Problem to work on: The records that follow are to be given again exactly, with their pictures omitted.

Input:
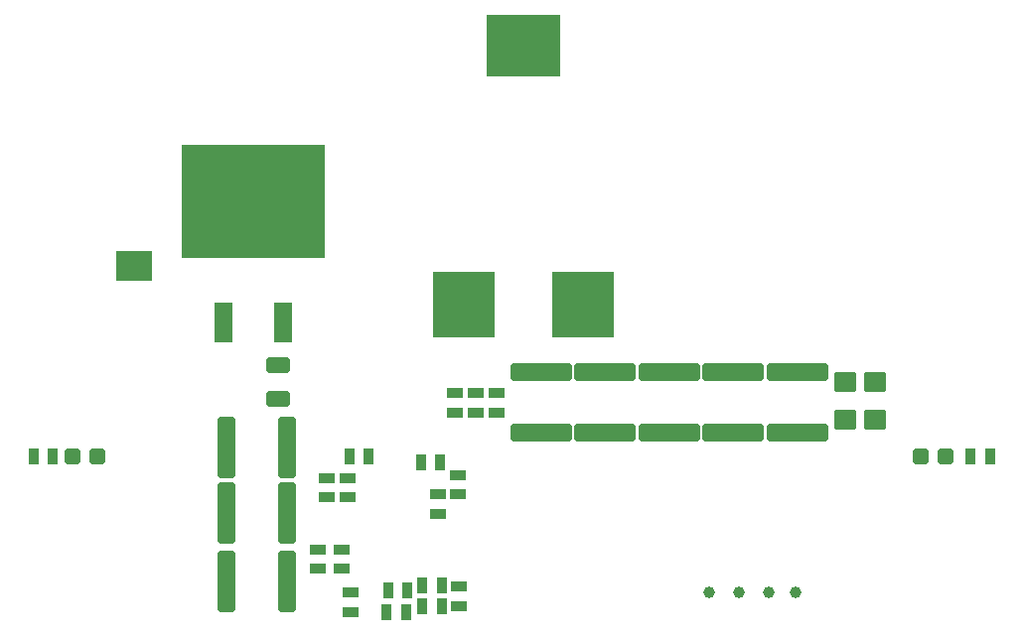
<source format=gtp>
G04*
G04 #@! TF.GenerationSoftware,Altium Limited,Altium Designer,23.8.1 (32)*
G04*
G04 Layer_Color=8421504*
%FSLAX44Y44*%
%MOMM*%
G71*
G04*
G04 #@! TF.SameCoordinates,B70ACEF7-E70B-45C2-86D7-E5FBF9B371E4*
G04*
G04*
G04 #@! TF.FilePolarity,Positive*
G04*
G01*
G75*
%ADD15R,1.6000X3.5000*%
%ADD16R,12.2000X9.7500*%
G04:AMPARAMS|DCode=17|XSize=1.4mm|YSize=0.9mm|CornerRadius=0.0675mm|HoleSize=0mm|Usage=FLASHONLY|Rotation=180.000|XOffset=0mm|YOffset=0mm|HoleType=Round|Shape=RoundedRectangle|*
%AMROUNDEDRECTD17*
21,1,1.4000,0.7650,0,0,180.0*
21,1,1.2650,0.9000,0,0,180.0*
1,1,0.1350,-0.6325,0.3825*
1,1,0.1350,0.6325,0.3825*
1,1,0.1350,0.6325,-0.3825*
1,1,0.1350,-0.6325,-0.3825*
%
%ADD17ROUNDEDRECTD17*%
%ADD18R,5.3300X5.5900*%
%ADD19R,6.3500X5.2800*%
G04:AMPARAMS|DCode=20|XSize=5.2mm|YSize=1.5mm|CornerRadius=0.15mm|HoleSize=0mm|Usage=FLASHONLY|Rotation=180.000|XOffset=0mm|YOffset=0mm|HoleType=Round|Shape=RoundedRectangle|*
%AMROUNDEDRECTD20*
21,1,5.2000,1.2000,0,0,180.0*
21,1,4.9000,1.5000,0,0,180.0*
1,1,0.3000,-2.4500,0.6000*
1,1,0.3000,2.4500,0.6000*
1,1,0.3000,2.4500,-0.6000*
1,1,0.3000,-2.4500,-0.6000*
%
%ADD20ROUNDEDRECTD20*%
%ADD21R,3.1734X2.5034*%
%ADD22C,1.0000*%
G04:AMPARAMS|DCode=23|XSize=1.4mm|YSize=0.9mm|CornerRadius=0.0675mm|HoleSize=0mm|Usage=FLASHONLY|Rotation=90.000|XOffset=0mm|YOffset=0mm|HoleType=Round|Shape=RoundedRectangle|*
%AMROUNDEDRECTD23*
21,1,1.4000,0.7650,0,0,90.0*
21,1,1.2650,0.9000,0,0,90.0*
1,1,0.1350,0.3825,0.6325*
1,1,0.1350,0.3825,-0.6325*
1,1,0.1350,-0.3825,-0.6325*
1,1,0.1350,-0.3825,0.6325*
%
%ADD23ROUNDEDRECTD23*%
G04:AMPARAMS|DCode=24|XSize=5.2mm|YSize=1.5mm|CornerRadius=0.15mm|HoleSize=0mm|Usage=FLASHONLY|Rotation=270.000|XOffset=0mm|YOffset=0mm|HoleType=Round|Shape=RoundedRectangle|*
%AMROUNDEDRECTD24*
21,1,5.2000,1.2000,0,0,270.0*
21,1,4.9000,1.5000,0,0,270.0*
1,1,0.3000,-0.6000,-2.4500*
1,1,0.3000,-0.6000,2.4500*
1,1,0.3000,0.6000,2.4500*
1,1,0.3000,0.6000,-2.4500*
%
%ADD24ROUNDEDRECTD24*%
G04:AMPARAMS|DCode=25|XSize=1.9mm|YSize=1.75mm|CornerRadius=0.175mm|HoleSize=0mm|Usage=FLASHONLY|Rotation=180.000|XOffset=0mm|YOffset=0mm|HoleType=Round|Shape=RoundedRectangle|*
%AMROUNDEDRECTD25*
21,1,1.9000,1.4000,0,0,180.0*
21,1,1.5500,1.7500,0,0,180.0*
1,1,0.3500,-0.7750,0.7000*
1,1,0.3500,0.7750,0.7000*
1,1,0.3500,0.7750,-0.7000*
1,1,0.3500,-0.7750,-0.7000*
%
%ADD25ROUNDEDRECTD25*%
G04:AMPARAMS|DCode=26|XSize=2mm|YSize=1.3mm|CornerRadius=0.13mm|HoleSize=0mm|Usage=FLASHONLY|Rotation=180.000|XOffset=0mm|YOffset=0mm|HoleType=Round|Shape=RoundedRectangle|*
%AMROUNDEDRECTD26*
21,1,2.0000,1.0400,0,0,180.0*
21,1,1.7400,1.3000,0,0,180.0*
1,1,0.2600,-0.8700,0.5200*
1,1,0.2600,0.8700,0.5200*
1,1,0.2600,0.8700,-0.5200*
1,1,0.2600,-0.8700,-0.5200*
%
%ADD26ROUNDEDRECTD26*%
G04:AMPARAMS|DCode=27|XSize=1.3mm|YSize=1.3mm|CornerRadius=0.13mm|HoleSize=0mm|Usage=FLASHONLY|Rotation=0.000|XOffset=0mm|YOffset=0mm|HoleType=Round|Shape=RoundedRectangle|*
%AMROUNDEDRECTD27*
21,1,1.3000,1.0400,0,0,0.0*
21,1,1.0400,1.3000,0,0,0.0*
1,1,0.2600,0.5200,-0.5200*
1,1,0.2600,-0.5200,-0.5200*
1,1,0.2600,-0.5200,0.5200*
1,1,0.2600,0.5200,0.5200*
%
%ADD27ROUNDEDRECTD27*%
D15*
X866140Y957580D02*
D03*
X815340D02*
D03*
D16*
X840740Y1060330D02*
D03*
D17*
X1012190Y897250D02*
D03*
Y880750D02*
D03*
X1029970Y897250D02*
D03*
Y880750D02*
D03*
X1047750Y897250D02*
D03*
Y880750D02*
D03*
X920750Y824860D02*
D03*
Y808360D02*
D03*
X1016000Y715650D02*
D03*
Y732150D02*
D03*
X923290Y710570D02*
D03*
Y727070D02*
D03*
X998220Y794390D02*
D03*
Y810890D02*
D03*
X1014730Y810900D02*
D03*
Y827400D02*
D03*
X902970Y808360D02*
D03*
Y824860D02*
D03*
X895350Y763900D02*
D03*
Y747400D02*
D03*
X915670D02*
D03*
Y763900D02*
D03*
D18*
X1019810Y972820D02*
D03*
X1121310D02*
D03*
D19*
X1070560Y1193370D02*
D03*
D20*
X1249680Y863000D02*
D03*
Y915000D02*
D03*
X1304290D02*
D03*
Y863000D02*
D03*
X1085850D02*
D03*
Y915000D02*
D03*
X1140460Y863000D02*
D03*
Y915000D02*
D03*
X1195070Y863000D02*
D03*
Y915000D02*
D03*
D21*
X739140Y1005840D02*
D03*
D22*
X1303020Y727000D02*
D03*
X1254760D02*
D03*
X1229360D02*
D03*
X1280160D02*
D03*
D23*
X922660Y843280D02*
D03*
X939160D02*
D03*
X983620Y838200D02*
D03*
X1000120D02*
D03*
X955680Y728980D02*
D03*
X972180D02*
D03*
X954410Y709930D02*
D03*
X970910D02*
D03*
X1001390Y732790D02*
D03*
X984890D02*
D03*
X1001390Y715010D02*
D03*
X984890D02*
D03*
X1452250Y843280D02*
D03*
X1468750D02*
D03*
X669920D02*
D03*
X653420D02*
D03*
D24*
X817280Y736600D02*
D03*
X869280D02*
D03*
Y850900D02*
D03*
X817280D02*
D03*
Y795020D02*
D03*
X869280D02*
D03*
D25*
X1370330Y874270D02*
D03*
Y906270D02*
D03*
X1344930Y874270D02*
D03*
Y906270D02*
D03*
D26*
X862076Y892026D02*
D03*
Y921026D02*
D03*
D27*
X1409360Y843280D02*
D03*
X1430360D02*
D03*
X707730D02*
D03*
X686730D02*
D03*
M02*

</source>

Solution:
<source format=gtp>
G04*
G04 #@! TF.GenerationSoftware,Altium Limited,Altium Designer,23.8.1 (32)*
G04*
G04 Layer_Color=8421504*
%FSLAX44Y44*%
%MOMM*%
G71*
G04*
G04 #@! TF.SameCoordinates,B70ACEF7-E70B-45C2-86D7-E5FBF9B371E4*
G04*
G04*
G04 #@! TF.FilePolarity,Positive*
G04*
G01*
G75*
%ADD15R,1.6000X3.5000*%
%ADD16R,12.2000X9.7500*%
G04:AMPARAMS|DCode=17|XSize=1.4mm|YSize=0.9mm|CornerRadius=0.0675mm|HoleSize=0mm|Usage=FLASHONLY|Rotation=180.000|XOffset=0mm|YOffset=0mm|HoleType=Round|Shape=RoundedRectangle|*
%AMROUNDEDRECTD17*
21,1,1.4000,0.7650,0,0,180.0*
21,1,1.2650,0.9000,0,0,180.0*
1,1,0.1350,-0.6325,0.3825*
1,1,0.1350,0.6325,0.3825*
1,1,0.1350,0.6325,-0.3825*
1,1,0.1350,-0.6325,-0.3825*
%
%ADD17ROUNDEDRECTD17*%
%ADD18R,5.3300X5.5900*%
%ADD19R,6.3500X5.2800*%
G04:AMPARAMS|DCode=20|XSize=5.2mm|YSize=1.5mm|CornerRadius=0.15mm|HoleSize=0mm|Usage=FLASHONLY|Rotation=180.000|XOffset=0mm|YOffset=0mm|HoleType=Round|Shape=RoundedRectangle|*
%AMROUNDEDRECTD20*
21,1,5.2000,1.2000,0,0,180.0*
21,1,4.9000,1.5000,0,0,180.0*
1,1,0.3000,-2.4500,0.6000*
1,1,0.3000,2.4500,0.6000*
1,1,0.3000,2.4500,-0.6000*
1,1,0.3000,-2.4500,-0.6000*
%
%ADD20ROUNDEDRECTD20*%
%ADD21R,3.1734X2.5034*%
%ADD22C,1.0000*%
G04:AMPARAMS|DCode=23|XSize=1.4mm|YSize=0.9mm|CornerRadius=0.0675mm|HoleSize=0mm|Usage=FLASHONLY|Rotation=90.000|XOffset=0mm|YOffset=0mm|HoleType=Round|Shape=RoundedRectangle|*
%AMROUNDEDRECTD23*
21,1,1.4000,0.7650,0,0,90.0*
21,1,1.2650,0.9000,0,0,90.0*
1,1,0.1350,0.3825,0.6325*
1,1,0.1350,0.3825,-0.6325*
1,1,0.1350,-0.3825,-0.6325*
1,1,0.1350,-0.3825,0.6325*
%
%ADD23ROUNDEDRECTD23*%
G04:AMPARAMS|DCode=24|XSize=5.2mm|YSize=1.5mm|CornerRadius=0.15mm|HoleSize=0mm|Usage=FLASHONLY|Rotation=270.000|XOffset=0mm|YOffset=0mm|HoleType=Round|Shape=RoundedRectangle|*
%AMROUNDEDRECTD24*
21,1,5.2000,1.2000,0,0,270.0*
21,1,4.9000,1.5000,0,0,270.0*
1,1,0.3000,-0.6000,-2.4500*
1,1,0.3000,-0.6000,2.4500*
1,1,0.3000,0.6000,2.4500*
1,1,0.3000,0.6000,-2.4500*
%
%ADD24ROUNDEDRECTD24*%
G04:AMPARAMS|DCode=25|XSize=1.9mm|YSize=1.75mm|CornerRadius=0.175mm|HoleSize=0mm|Usage=FLASHONLY|Rotation=180.000|XOffset=0mm|YOffset=0mm|HoleType=Round|Shape=RoundedRectangle|*
%AMROUNDEDRECTD25*
21,1,1.9000,1.4000,0,0,180.0*
21,1,1.5500,1.7500,0,0,180.0*
1,1,0.3500,-0.7750,0.7000*
1,1,0.3500,0.7750,0.7000*
1,1,0.3500,0.7750,-0.7000*
1,1,0.3500,-0.7750,-0.7000*
%
%ADD25ROUNDEDRECTD25*%
G04:AMPARAMS|DCode=26|XSize=2mm|YSize=1.3mm|CornerRadius=0.13mm|HoleSize=0mm|Usage=FLASHONLY|Rotation=180.000|XOffset=0mm|YOffset=0mm|HoleType=Round|Shape=RoundedRectangle|*
%AMROUNDEDRECTD26*
21,1,2.0000,1.0400,0,0,180.0*
21,1,1.7400,1.3000,0,0,180.0*
1,1,0.2600,-0.8700,0.5200*
1,1,0.2600,0.8700,0.5200*
1,1,0.2600,0.8700,-0.5200*
1,1,0.2600,-0.8700,-0.5200*
%
%ADD26ROUNDEDRECTD26*%
G04:AMPARAMS|DCode=27|XSize=1.3mm|YSize=1.3mm|CornerRadius=0.13mm|HoleSize=0mm|Usage=FLASHONLY|Rotation=0.000|XOffset=0mm|YOffset=0mm|HoleType=Round|Shape=RoundedRectangle|*
%AMROUNDEDRECTD27*
21,1,1.3000,1.0400,0,0,0.0*
21,1,1.0400,1.3000,0,0,0.0*
1,1,0.2600,0.5200,-0.5200*
1,1,0.2600,-0.5200,-0.5200*
1,1,0.2600,-0.5200,0.5200*
1,1,0.2600,0.5200,0.5200*
%
%ADD27ROUNDEDRECTD27*%
D15*
X866140Y957580D02*
D03*
X815340D02*
D03*
D16*
X840740Y1060330D02*
D03*
D17*
X1012190Y897250D02*
D03*
Y880750D02*
D03*
X1029970Y897250D02*
D03*
Y880750D02*
D03*
X1047750Y897250D02*
D03*
Y880750D02*
D03*
X920750Y824860D02*
D03*
Y808360D02*
D03*
X1016000Y715650D02*
D03*
Y732150D02*
D03*
X923290Y710570D02*
D03*
Y727070D02*
D03*
X998220Y794390D02*
D03*
Y810890D02*
D03*
X1014730Y810900D02*
D03*
Y827400D02*
D03*
X902970Y808360D02*
D03*
Y824860D02*
D03*
X895350Y763900D02*
D03*
Y747400D02*
D03*
X915670D02*
D03*
Y763900D02*
D03*
D18*
X1019810Y972820D02*
D03*
X1121310D02*
D03*
D19*
X1070560Y1193370D02*
D03*
D20*
X1249680Y863000D02*
D03*
Y915000D02*
D03*
X1304290D02*
D03*
Y863000D02*
D03*
X1085850D02*
D03*
Y915000D02*
D03*
X1140460Y863000D02*
D03*
Y915000D02*
D03*
X1195070Y863000D02*
D03*
Y915000D02*
D03*
D21*
X739140Y1005840D02*
D03*
D22*
X1303020Y727000D02*
D03*
X1254760D02*
D03*
X1229360D02*
D03*
X1280160D02*
D03*
D23*
X922660Y843280D02*
D03*
X939160D02*
D03*
X983620Y838200D02*
D03*
X1000120D02*
D03*
X955680Y728980D02*
D03*
X972180D02*
D03*
X954410Y709930D02*
D03*
X970910D02*
D03*
X1001390Y732790D02*
D03*
X984890D02*
D03*
X1001390Y715010D02*
D03*
X984890D02*
D03*
X1452250Y843280D02*
D03*
X1468750D02*
D03*
X669920D02*
D03*
X653420D02*
D03*
D24*
X817280Y736600D02*
D03*
X869280D02*
D03*
Y850900D02*
D03*
X817280D02*
D03*
Y795020D02*
D03*
X869280D02*
D03*
D25*
X1370330Y874270D02*
D03*
Y906270D02*
D03*
X1344930Y874270D02*
D03*
Y906270D02*
D03*
D26*
X862076Y892026D02*
D03*
Y921026D02*
D03*
D27*
X1409360Y843280D02*
D03*
X1430360D02*
D03*
X707730D02*
D03*
X686730D02*
D03*
M02*

</source>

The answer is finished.